◆ LISTED ENTRIES ◆
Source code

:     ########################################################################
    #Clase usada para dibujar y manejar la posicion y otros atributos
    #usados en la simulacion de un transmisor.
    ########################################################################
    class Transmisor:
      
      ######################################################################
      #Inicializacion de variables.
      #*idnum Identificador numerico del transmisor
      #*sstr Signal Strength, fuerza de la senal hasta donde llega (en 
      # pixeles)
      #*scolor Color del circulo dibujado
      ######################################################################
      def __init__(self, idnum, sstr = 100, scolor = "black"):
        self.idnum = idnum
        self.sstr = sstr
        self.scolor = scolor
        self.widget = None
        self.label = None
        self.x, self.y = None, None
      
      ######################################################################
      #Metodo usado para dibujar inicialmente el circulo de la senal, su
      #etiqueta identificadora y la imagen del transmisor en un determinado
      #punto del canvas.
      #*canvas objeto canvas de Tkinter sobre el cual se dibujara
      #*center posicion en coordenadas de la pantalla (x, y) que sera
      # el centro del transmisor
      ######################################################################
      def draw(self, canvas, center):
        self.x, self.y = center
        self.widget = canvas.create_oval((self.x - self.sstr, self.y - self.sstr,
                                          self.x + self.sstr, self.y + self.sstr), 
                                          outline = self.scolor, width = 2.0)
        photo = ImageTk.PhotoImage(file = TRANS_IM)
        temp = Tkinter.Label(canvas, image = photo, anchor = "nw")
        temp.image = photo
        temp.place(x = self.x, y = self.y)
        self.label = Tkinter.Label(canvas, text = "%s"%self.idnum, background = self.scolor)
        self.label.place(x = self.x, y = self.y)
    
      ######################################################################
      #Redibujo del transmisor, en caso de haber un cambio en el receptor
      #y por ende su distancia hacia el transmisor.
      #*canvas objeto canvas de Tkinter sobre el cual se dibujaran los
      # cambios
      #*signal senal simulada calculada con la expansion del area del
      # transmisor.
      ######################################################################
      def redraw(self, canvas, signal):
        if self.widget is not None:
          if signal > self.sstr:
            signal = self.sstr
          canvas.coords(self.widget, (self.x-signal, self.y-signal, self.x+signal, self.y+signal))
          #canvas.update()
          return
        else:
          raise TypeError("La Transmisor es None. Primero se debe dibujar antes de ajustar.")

◆ DIRECTIVE ◆
Reproduce the data above verbatim, keeping every character, line break, and indentation unchanged.

◆ ANSWER BOX ◆
Source code

:     ########################################################################
    #Clase usada para dibujar y manejar la posicion y otros atributos
    #usados en la simulacion de un transmisor.
    ########################################################################
    class Transmisor:
      
      ######################################################################
      #Inicializacion de variables.
      #*idnum Identificador numerico del transmisor
      #*sstr Signal Strength, fuerza de la senal hasta donde llega (en 
      # pixeles)
      #*scolor Color del circulo dibujado
      ######################################################################
      def __init__(self, idnum, sstr = 100, scolor = "black"):
        self.idnum = idnum
        self.sstr = sstr
        self.scolor = scolor
        self.widget = None
        self.label = None
        self.x, self.y = None, None
      
      ######################################################################
      #Metodo usado para dibujar inicialmente el circulo de la senal, su
      #etiqueta identificadora y la imagen del transmisor en un determinado
      #punto del canvas.
      #*canvas objeto canvas de Tkinter sobre el cual se dibujara
      #*center posicion en coordenadas de la pantalla (x, y) que sera
      # el centro del transmisor
      ######################################################################
      def draw(self, canvas, center):
        self.x, self.y = center
        self.widget = canvas.create_oval((self.x - self.sstr, self.y - self.sstr,
                                          self.x + self.sstr, self.y + self.sstr), 
                                          outline = self.scolor, width = 2.0)
        photo = ImageTk.PhotoImage(file = TRANS_IM)
        temp = Tkinter.Label(canvas, image = photo, anchor = "nw")
        temp.image = photo
        temp.place(x = self.x, y = self.y)
        self.label = Tkinter.Label(canvas, text = "%s"%self.idnum, background = self.scolor)
        self.label.place(x = self.x, y = self.y)
    
      ######################################################################
      #Redibujo del transmisor, en caso de haber un cambio en el receptor
      #y por ende su distancia hacia el transmisor.
      #*canvas objeto canvas de Tkinter sobre el cual se dibujaran los
      # cambios
      #*signal senal simulada calculada con la expansion del area del
      # transmisor.
      ######################################################################
      def redraw(self, canvas, signal):
        if self.widget is not None:
          if signal > self.sstr:
            signal = self.sstr
          canvas.coords(self.widget, (self.x-signal, self.y-signal, self.x+signal, self.y+signal))
          #canvas.update()
          return
        else:
          raise TypeError("La Transmisor es None. Primero se debe dibujar antes de ajustar.")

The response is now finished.